• **What is expected**:
Return verbatim the stretch from the start of the records through the line containing "8 Agosto 2026", including both ends. Leave the pictures out of your answer.

::: Exercise material

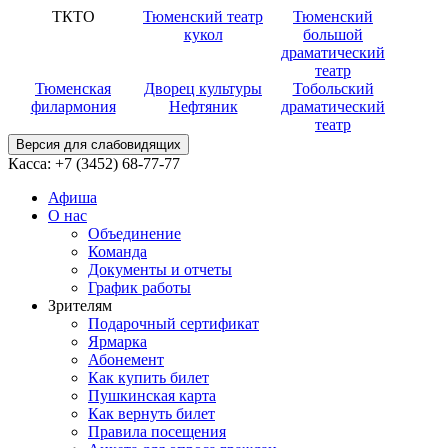
ТКТО
Тюменский театр
Тюменский
кукол
большой
драматический
театр
Тюменская
Дворец культуры
Тобольский
филармония
Нефтяник
драматический
театр
Версия для слабовидящих
Касса:
+7 (3452)
68-77-77
Афиша
О нас
Объединение
Команда
Документы и отчеты
График работы
Зрителям
Подарочный сертификат
Ярмарка
Абонемент
Как купить билет
Пушкинская карта
Как вернуть билет
Правила посещения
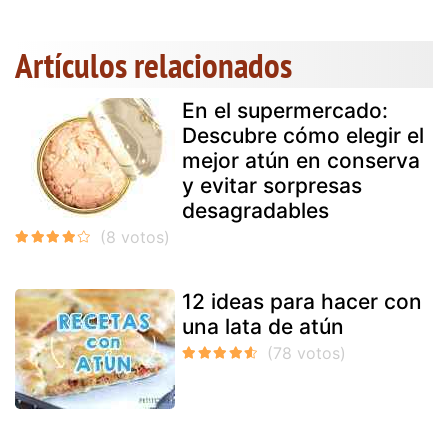
Artículos relacionados
En el supermercado:
Descubre cómo elegir el
mejor atún en conserva
y evitar sorpresas
desagradables
12 ideas para hacer con
una lata de atún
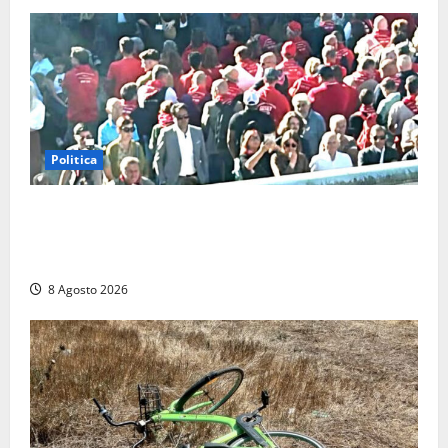
Politica
“Cgil volta le spalle a La Russa e Sberna” a
Marcinelle, Meloni: “Gesto vergognoso”. Landini
replica: “Falso”
8 Agosto 2026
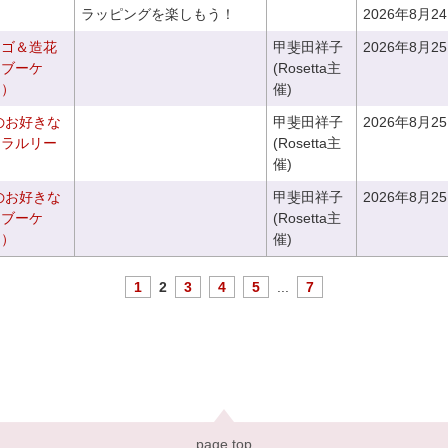
ラッピングを楽しもう！
2026年8月2
カゴ＆造花
甲斐田祥子
2026年8月2
クブーケ
(Rosetta主
き）
催)
のお好きな
甲斐田祥子
2026年8月2
ュラルリー
(Rosetta主
催)
のお好きな
甲斐田祥子
2026年8月2
スブーケ
(Rosetta主
き）
催)
1
2
3
4
5
...
7
page top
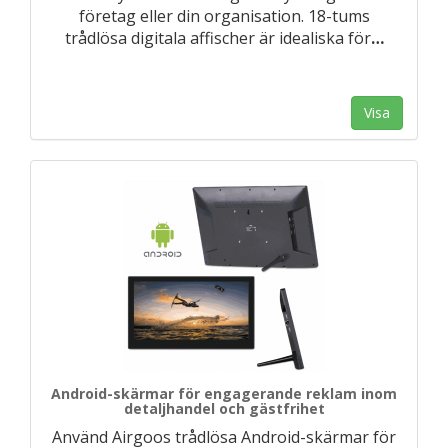
företag eller din organisation. 18-tums
trådlösa digitala affischer är idealiska för
…
Visa
Android-skärmar för engagerande reklam inom
detaljhandel och gästfrihet
Använd Airgoos trådlösa Android-skärmar för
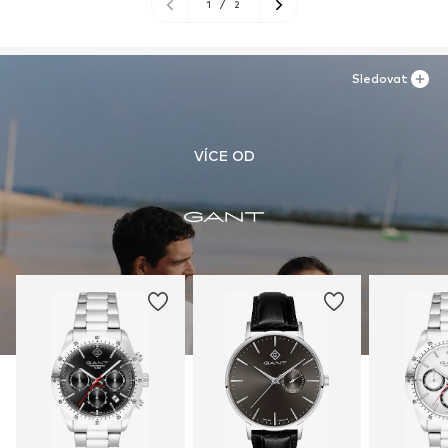
1
/
2
Sledovat
VÍCE OD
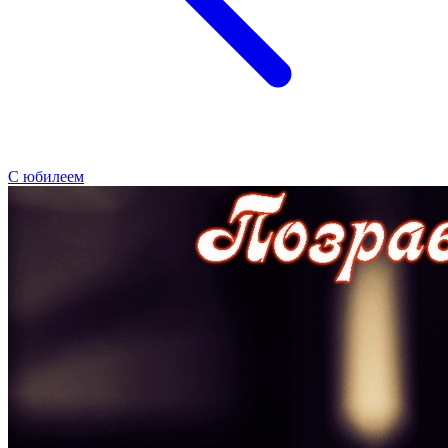
С юбилеем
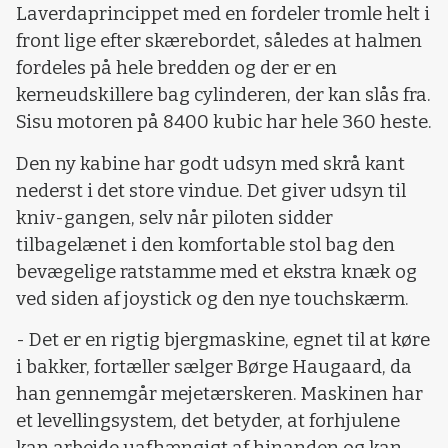
Laverdaprincippet med en fordeler tromle helt i
front lige efter skærebordet, således at halmen
fordeles på hele bredden og der er en
kerneudskillere bag cylinderen, der kan slås fra.
Sisu motoren på 8400 kubic har hele 360 heste.
Den ny kabine har godt udsyn med skrå kant
nederst i det store vindue. Det giver udsyn til
kniv-gangen, selv når piloten sidder
tilbagelænet i den komfortable stol bag den
bevægelige ratstamme med et ekstra knæk og
ved siden af joystick og den nye touchskærm.
- Det er en rigtig bjergmaskine, egnet til at køre
i bakker, fortæller sælger Børge Haugaard, da
han gennemgår mejetærskeren. Maskinen har
et levellingsystem, det betyder, at forhjulene
kan arbejde uafhængigt af hinanden og kan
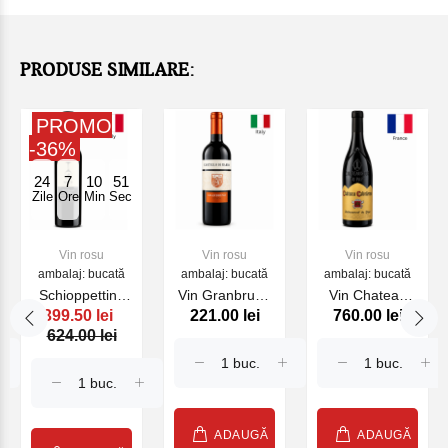
PRODUSE SIMILARE:
PROMO
-36%
24
7
10
50
Zile
Ore
Min
Sec
Vin rosu
Vin rosu
Vin rosu
ambalaj: bucată
ambalaj: bucată
ambalaj: bucată
Schioppettino
Vin Granbruno
Vin Chateau
399.50 lei
221.00 lei
760.00 lei
2020
Castello di
Cabrieres
624.00 lei
MYO,rosu, 750
Radda
Chateauneuf
ml
2023,rosu
du Pape, rosu
750ml
sec, 750ml,
2021
ADAUGĂ
ADAUGĂ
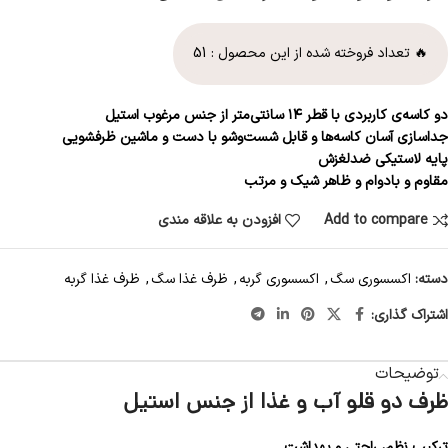
🔥 تعداد فروخته شده از این محصول :
51
دو کاسه‌ی کاربردی با قطر ۱۴ سانتی‌متر از جنس مرغوب استیل
جداسازی آسان کاسه‌ها و قابل شست‌وشو با دست و ماشین ظرفشویی
پایه لاستیکی ضدلغزش
مقاوم و بادوام و
ظاهر شیک و مرتب
Add to compare
افزودن به علاقه مندی
دسته:
اکسسوری سگ
,
اکسسوری گربه
,
ظرف غذا سگ
,
ظرف غذا گربه
اشتراک گذاری:
توضیحات
ظرف دو قلو آب و غذا از جنس استیل
ترکیب نظم، راحتی و بهداشت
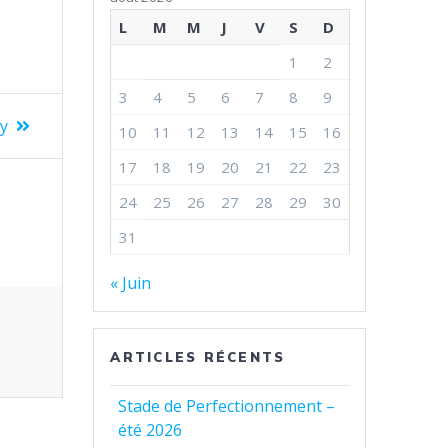
L
M
M
J
V
S
D
1
2
3
4
5
6
7
8
9
ty
10
11
12
13
14
15
16
17
18
19
20
21
22
23
24
25
26
27
28
29
30
31
« Juin
ARTICLES RÉCENTS
Stade de Perfectionnement –
été 2026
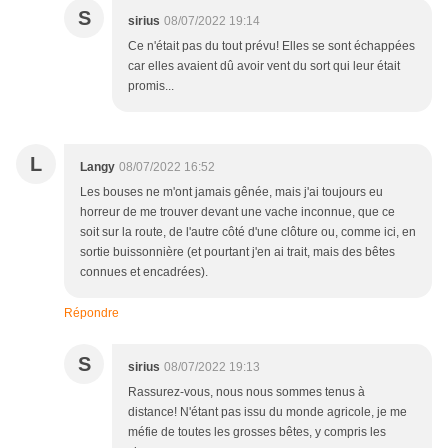
S
sirius
08/07/2022 19:14
Ce n'était pas du tout prévu! Elles se sont échappées
car elles avaient dû avoir vent du sort qui leur était
promis...
L
Langy
08/07/2022 16:52
Les bouses ne m'ont jamais gênée, mais j'ai toujours eu
horreur de me trouver devant une vache inconnue, que ce
soit sur la route, de l'autre côté d'une clôture ou, comme ici, en
sortie buissonnière (et pourtant j'en ai trait, mais des bêtes
connues et encadrées).
Répondre
S
sirius
08/07/2022 19:13
Rassurez-vous, nous nous sommes tenus à
distance! N'étant pas issu du monde agricole, je me
méfie de toutes les grosses bêtes, y compris les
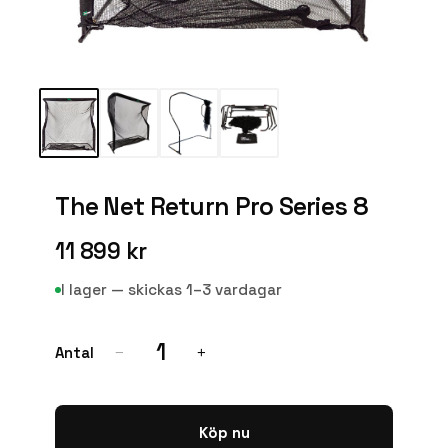
The Net Return Pro Series 8
11 899 kr
I lager — skickas 1–3 vardagar
1
Antal
−
+
Köp nu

::::::

• **Finished task**:
ТКТО
Тюменский театр
Тюменский
кукол
большой
драматический
театр
Тюменская
Дворец культуры
Тобольский
филармония
Нефтяник
драматический
театр
Версия для слабовидящих
Касса:
+7 (3452)
68-77-77
Афиша
О нас
Объединение
Команда
Документы и отчеты
График работы
Зрителям
Подарочный сертификат
Ярмарка
Абонемент
Как купить билет
Пушкинская карта
Как вернуть билет
Правила посещения
Artículos relacionados
En el supermercado:
Descubre cómo elegir el
mejor atún en conserva
y evitar sorpresas
desagradables
12 ideas para hacer con
una lata de atún
Politica
“Cgil volta le spalle a La Russa e Sberna” a
Marcinelle, Meloni: “Gesto vergognoso”. Landini
replica: “Falso”
8 Agosto 2026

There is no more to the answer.